▶ [What to work on]: Could you transcribe the entries below exactly, starting at the line that contains "32: (187, 169, 2.51)" and stopping at the last line, without any pictures?

▶ [Data extract]:
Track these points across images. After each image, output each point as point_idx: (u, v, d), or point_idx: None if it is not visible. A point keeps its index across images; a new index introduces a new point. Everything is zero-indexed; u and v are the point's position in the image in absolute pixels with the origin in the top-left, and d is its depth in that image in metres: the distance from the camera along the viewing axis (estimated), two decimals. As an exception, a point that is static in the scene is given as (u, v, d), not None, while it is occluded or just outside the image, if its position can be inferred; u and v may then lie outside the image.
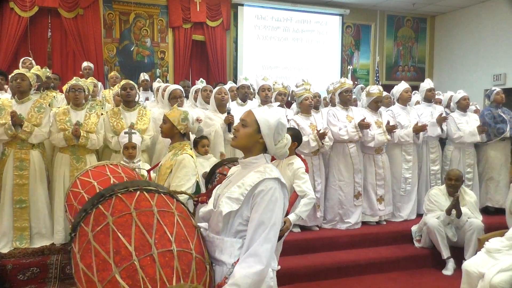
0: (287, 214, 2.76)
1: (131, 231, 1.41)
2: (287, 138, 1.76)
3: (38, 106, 3.85)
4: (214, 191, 1.79)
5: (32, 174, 3.78)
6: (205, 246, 1.62)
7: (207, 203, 1.82)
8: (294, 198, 2.96)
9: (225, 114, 4.14)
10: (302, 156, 3.22)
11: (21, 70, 3.96)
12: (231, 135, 4.10)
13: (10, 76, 3.95)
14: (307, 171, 3.04)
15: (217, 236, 1.65)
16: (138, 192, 1.56)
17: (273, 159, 3.06)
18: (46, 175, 3.91)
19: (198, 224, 1.72)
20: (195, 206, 1.86)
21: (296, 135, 3.07)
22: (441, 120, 4.90)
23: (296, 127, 4.08)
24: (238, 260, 1.56)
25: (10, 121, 3.61)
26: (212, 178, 2.69)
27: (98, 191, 2.06)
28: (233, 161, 2.70)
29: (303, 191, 2.91)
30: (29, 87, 3.87)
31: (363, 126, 4.35)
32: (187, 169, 2.51)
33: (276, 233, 1.58)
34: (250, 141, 1.71)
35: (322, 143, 4.22)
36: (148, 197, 1.56)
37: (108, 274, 1.34)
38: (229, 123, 4.07)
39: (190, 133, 2.88)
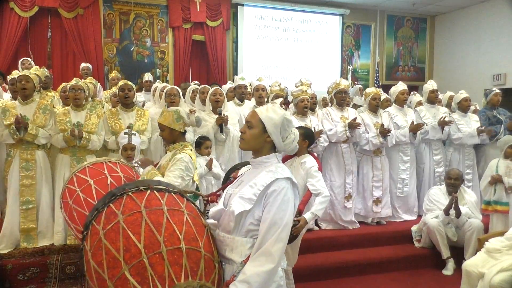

▶ [Exercise solution]:
32: (187, 169, 2.51)
33: (276, 233, 1.58)
34: (250, 141, 1.71)
35: (322, 143, 4.22)
36: (148, 197, 1.56)
37: (108, 274, 1.34)
38: (229, 123, 4.07)
39: (190, 133, 2.88)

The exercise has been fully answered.